« La visite du Cardinal Jean-Louis Tauran représente un grand encouragement pour les chrétiens au Pakistan : elle arrive à un moment critique auquel sont présentes des tensions sociales et religieuses croissantes liées au cas d'Asia Bibi et à d'autres motifs » : c'est ce qu'indique dans un colloque accordé à l'Agence Fides S.Exc. Mgr Lawrence Saldanha, Archevêque de Lahore à l'occasion de la visite de S.Em. le Cardinal Jean-Louis Tauran, Président du Conseil pontifical pour le Dialogue interreligieux, arrivé aujourd'hui au Pakistan.
Le voyage, prévu depuis longtemps, coïncide avec le moment délicat qui voit le pays affronter et discuter à tous les niveaux le cas d'Asia Bibi, la chrétienne condamnée à mort pour blasphème. Au cours des trois prochains jours, le Cardinal rencontrera la communauté catholique, ainsi que différentes Commissions de la Conférence épiscopale et interviendra également à une rencontre interreligieuse. Aujourd'hui, il rencontre les autorités civiles dont le Ministre chargé des Minorités religieuses, Shahbaz Bhatti, et le Président du Pakistan, Asif Ali Zardari. A ce dernier, le Cardinal Tauran fera part de l'attention du Saint Siège dans l'affaire Asia Bibi, portant les souhaits exprimés ces derniers jours par l'appel de Benoît XVI.

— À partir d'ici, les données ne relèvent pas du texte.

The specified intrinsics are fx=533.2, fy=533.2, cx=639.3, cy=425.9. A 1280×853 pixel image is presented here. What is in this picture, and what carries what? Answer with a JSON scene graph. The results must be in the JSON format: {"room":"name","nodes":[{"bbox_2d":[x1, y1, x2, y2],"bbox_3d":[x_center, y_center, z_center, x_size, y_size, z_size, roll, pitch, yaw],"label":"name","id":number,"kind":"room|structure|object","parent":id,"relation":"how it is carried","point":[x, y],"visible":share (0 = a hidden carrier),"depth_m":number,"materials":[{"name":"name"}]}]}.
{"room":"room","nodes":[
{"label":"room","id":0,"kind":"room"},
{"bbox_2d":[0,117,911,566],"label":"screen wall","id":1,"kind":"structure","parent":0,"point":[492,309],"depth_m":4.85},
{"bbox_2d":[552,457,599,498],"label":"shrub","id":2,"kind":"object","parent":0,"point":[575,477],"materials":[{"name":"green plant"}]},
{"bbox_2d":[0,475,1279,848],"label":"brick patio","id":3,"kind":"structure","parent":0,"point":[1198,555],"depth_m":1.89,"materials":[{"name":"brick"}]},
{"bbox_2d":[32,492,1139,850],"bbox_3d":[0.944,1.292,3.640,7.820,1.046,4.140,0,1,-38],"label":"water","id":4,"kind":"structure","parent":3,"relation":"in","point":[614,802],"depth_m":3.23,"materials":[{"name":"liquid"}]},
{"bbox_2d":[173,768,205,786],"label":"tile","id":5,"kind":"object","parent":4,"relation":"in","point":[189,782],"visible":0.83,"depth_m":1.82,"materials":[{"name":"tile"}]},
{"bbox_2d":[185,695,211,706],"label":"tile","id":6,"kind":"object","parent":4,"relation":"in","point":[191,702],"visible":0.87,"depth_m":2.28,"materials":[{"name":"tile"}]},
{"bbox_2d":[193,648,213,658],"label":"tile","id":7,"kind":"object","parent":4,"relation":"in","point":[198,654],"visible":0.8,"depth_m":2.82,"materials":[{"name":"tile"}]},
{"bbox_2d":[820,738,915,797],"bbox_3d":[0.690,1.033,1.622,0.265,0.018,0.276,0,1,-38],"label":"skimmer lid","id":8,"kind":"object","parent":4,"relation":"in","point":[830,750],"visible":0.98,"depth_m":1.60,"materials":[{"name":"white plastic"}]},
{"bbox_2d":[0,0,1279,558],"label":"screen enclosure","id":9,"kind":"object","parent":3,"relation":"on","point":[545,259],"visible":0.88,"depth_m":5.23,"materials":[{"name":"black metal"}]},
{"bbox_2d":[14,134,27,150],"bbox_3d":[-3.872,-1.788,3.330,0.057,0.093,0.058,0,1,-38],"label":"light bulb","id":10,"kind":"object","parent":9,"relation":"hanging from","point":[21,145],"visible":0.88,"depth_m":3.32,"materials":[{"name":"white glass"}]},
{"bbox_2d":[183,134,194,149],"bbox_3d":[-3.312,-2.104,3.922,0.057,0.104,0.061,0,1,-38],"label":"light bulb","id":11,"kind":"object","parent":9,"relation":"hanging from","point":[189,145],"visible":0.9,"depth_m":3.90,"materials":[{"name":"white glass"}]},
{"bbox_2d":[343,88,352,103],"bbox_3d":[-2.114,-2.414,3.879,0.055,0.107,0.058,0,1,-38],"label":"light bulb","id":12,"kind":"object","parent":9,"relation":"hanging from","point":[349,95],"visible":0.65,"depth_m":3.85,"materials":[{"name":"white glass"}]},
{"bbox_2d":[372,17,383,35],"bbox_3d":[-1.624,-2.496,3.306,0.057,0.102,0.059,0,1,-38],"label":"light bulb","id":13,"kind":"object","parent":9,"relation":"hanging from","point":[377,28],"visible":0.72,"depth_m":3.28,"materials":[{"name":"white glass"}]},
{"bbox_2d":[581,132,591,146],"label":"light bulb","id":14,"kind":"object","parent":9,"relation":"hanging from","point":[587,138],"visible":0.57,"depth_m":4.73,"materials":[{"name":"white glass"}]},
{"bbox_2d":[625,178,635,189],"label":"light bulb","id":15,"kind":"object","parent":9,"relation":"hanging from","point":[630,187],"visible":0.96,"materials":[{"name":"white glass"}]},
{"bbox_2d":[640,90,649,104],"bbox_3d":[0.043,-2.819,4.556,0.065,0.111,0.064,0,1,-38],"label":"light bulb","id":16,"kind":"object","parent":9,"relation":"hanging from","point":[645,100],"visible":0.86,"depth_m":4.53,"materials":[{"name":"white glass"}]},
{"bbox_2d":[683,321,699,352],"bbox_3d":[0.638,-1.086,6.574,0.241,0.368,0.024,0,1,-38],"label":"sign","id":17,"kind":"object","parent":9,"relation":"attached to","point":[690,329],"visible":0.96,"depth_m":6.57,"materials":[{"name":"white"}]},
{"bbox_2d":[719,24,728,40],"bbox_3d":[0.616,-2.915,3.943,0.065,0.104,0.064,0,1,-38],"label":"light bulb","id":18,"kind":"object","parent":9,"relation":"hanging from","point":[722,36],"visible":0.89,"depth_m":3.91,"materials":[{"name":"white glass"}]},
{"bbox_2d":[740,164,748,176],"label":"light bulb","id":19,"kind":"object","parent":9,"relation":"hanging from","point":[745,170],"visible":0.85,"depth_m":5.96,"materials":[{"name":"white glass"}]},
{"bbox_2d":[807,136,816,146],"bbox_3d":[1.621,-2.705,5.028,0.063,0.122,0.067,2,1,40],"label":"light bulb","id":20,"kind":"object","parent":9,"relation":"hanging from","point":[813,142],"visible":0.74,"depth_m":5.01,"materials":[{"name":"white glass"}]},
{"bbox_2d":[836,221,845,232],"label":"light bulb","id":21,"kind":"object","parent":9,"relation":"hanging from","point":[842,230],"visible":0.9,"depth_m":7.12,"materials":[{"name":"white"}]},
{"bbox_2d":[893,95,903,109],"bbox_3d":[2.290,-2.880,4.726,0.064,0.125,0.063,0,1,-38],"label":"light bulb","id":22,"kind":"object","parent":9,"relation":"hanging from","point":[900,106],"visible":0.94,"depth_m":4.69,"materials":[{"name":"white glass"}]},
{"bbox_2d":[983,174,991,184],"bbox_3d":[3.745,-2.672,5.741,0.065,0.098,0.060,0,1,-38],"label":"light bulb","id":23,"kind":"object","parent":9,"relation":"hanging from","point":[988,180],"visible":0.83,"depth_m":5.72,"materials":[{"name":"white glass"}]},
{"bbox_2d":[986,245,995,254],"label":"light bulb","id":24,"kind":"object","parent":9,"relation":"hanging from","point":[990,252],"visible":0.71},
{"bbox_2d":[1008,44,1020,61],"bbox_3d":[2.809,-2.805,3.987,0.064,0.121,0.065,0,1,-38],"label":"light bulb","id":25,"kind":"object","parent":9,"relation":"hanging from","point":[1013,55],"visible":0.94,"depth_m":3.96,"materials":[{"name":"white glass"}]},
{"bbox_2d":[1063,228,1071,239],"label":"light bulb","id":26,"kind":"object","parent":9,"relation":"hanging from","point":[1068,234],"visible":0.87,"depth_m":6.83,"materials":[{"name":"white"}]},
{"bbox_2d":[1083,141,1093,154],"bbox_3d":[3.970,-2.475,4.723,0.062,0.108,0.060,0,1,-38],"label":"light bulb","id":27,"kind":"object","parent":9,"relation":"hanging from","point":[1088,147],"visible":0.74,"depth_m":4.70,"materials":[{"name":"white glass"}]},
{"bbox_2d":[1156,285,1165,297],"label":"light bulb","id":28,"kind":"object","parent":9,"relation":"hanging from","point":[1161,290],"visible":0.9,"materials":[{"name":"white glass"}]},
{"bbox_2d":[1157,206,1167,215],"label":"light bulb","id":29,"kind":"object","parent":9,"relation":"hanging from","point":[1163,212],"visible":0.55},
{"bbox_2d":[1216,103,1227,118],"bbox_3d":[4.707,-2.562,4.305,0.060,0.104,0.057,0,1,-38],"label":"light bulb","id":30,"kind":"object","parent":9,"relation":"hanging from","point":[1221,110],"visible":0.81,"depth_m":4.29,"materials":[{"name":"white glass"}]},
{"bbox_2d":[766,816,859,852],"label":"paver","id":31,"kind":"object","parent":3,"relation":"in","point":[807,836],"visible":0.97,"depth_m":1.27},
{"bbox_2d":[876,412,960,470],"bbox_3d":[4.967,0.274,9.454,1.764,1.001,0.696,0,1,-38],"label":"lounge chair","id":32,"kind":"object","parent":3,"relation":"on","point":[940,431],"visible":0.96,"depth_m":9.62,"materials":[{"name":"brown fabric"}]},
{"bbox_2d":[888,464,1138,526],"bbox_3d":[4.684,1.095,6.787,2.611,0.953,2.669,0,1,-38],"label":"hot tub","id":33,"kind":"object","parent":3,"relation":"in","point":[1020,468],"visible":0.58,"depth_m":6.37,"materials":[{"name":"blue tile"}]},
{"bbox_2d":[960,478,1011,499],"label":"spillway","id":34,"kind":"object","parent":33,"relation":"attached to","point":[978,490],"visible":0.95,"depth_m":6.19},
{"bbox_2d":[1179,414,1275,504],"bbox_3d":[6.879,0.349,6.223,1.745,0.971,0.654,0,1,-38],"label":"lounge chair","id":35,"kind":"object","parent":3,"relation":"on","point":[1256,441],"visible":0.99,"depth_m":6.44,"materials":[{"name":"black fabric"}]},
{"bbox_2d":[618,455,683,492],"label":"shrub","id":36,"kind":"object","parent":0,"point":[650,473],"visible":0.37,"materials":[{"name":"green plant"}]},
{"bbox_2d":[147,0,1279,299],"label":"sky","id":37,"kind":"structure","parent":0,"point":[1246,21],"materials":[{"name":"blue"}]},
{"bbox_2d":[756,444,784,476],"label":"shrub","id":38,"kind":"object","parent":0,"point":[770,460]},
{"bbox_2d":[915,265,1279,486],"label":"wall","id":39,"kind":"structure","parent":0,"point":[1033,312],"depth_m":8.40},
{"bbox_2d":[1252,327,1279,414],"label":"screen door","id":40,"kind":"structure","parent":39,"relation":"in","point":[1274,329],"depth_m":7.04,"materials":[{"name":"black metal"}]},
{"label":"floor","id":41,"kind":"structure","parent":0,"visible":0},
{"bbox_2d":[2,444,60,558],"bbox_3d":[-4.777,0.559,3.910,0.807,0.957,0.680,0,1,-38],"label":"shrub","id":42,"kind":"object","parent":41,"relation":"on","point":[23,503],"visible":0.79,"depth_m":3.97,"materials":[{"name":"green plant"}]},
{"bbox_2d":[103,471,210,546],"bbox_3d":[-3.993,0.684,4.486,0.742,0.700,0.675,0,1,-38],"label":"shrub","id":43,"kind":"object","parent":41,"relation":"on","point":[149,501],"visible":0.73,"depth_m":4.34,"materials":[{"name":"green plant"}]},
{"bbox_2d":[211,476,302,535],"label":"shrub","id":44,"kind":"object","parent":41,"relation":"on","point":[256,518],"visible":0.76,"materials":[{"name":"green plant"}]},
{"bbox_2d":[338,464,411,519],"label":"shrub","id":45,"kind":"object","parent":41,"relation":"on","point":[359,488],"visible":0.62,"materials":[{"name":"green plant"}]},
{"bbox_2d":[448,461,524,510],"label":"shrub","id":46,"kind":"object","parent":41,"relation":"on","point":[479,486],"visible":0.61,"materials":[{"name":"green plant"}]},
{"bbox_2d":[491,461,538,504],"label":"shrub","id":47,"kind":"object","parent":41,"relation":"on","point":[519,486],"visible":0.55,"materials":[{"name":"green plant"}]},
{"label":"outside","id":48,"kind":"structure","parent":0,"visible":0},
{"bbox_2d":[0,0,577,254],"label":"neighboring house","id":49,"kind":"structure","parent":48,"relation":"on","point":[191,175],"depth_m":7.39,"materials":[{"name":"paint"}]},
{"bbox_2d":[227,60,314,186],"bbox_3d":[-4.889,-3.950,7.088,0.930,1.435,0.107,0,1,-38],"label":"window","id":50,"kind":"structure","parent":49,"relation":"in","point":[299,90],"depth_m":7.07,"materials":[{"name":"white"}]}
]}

Mgr Saldanha déclare à Fides : « En ce moment, nous sommes préoccupés par le climat d'intolérance croissante. La tension s'est accrue, les manifestations et les appels des groupes islamiques radicaux qui entendent aviver la polarisation sociale et religieuse se succèdent. Nous espérons que la mission du Cardinal Tauran pourra servir à rasséréner les esprits et contribuer à la solution du cas d'Asia Bibi ».
« Pour l'Eglise – remarque l'Archevêque – la modalité la plus juste en vue de la résolution définitive du cas est une nouvelle enquête et la tenue du procès devant la Haute Cour afin d'établir de manière nette son innocence. Une sentence juridique claire établissant son innocence est le seul moyen pour que les protestations se calment ».
En revanche, expliquent des sources de Fides, « la grâce présidentielle a la signification de libérer une personne qui admet sa culpabilité. Ceci causerait une authentique révolte des groupes islamistes. Dans la culture féodale et selon l'interprétation islamique courante, le pardon est inadmissible : à l'offense doit correspondre une punition adaptée et l'offense au Prophète est l'une des plus graves ».
Des mouvements religieux islamiques ont annoncé pour aujourd'hui et pour les jours prochains des manifestations contre le Président Zardari lançant dans le même temps des menaces contre le Ministre Bhatthi qui a été actif dans le cas d'Asia Bibi. Le Président se trouve aujourd'hui dans une situation très malcommode en ce qu'il est soumis aux pressions des groupes islamiques qui menacent une révolte religieuse. Selon des sources de Fides, afin de détendre la tension du moment présent, le Président devra prendre du temps et ne pas concéder l'éventuelle grâce dans l'immédiat. Certains avocats ont en outre souligné qu'au plan procédural, la grâce peut être concédée seulement après que les trois degrés de jugement existants (tribunal de premier degré, Haute Cour et Cour Suprême) se soient prononcés.
Entre temps, circulent des projets et des propositions de révision de la Loi sur le blasphème – à discuter au Parlement – qui entendent éviter ses abus : il est ainsi imaginé de confier directement les enquêtes relatives aux délits de blasphème à la Haute Cour (deuxième degré) afin d'éviter les risques de jugements sommaires en premier degré, conditionnés par des pressions externes mais il est également envisagé d'introduire la nécessité de la charge de la preuve qui viendrait à peser sur l'accusation.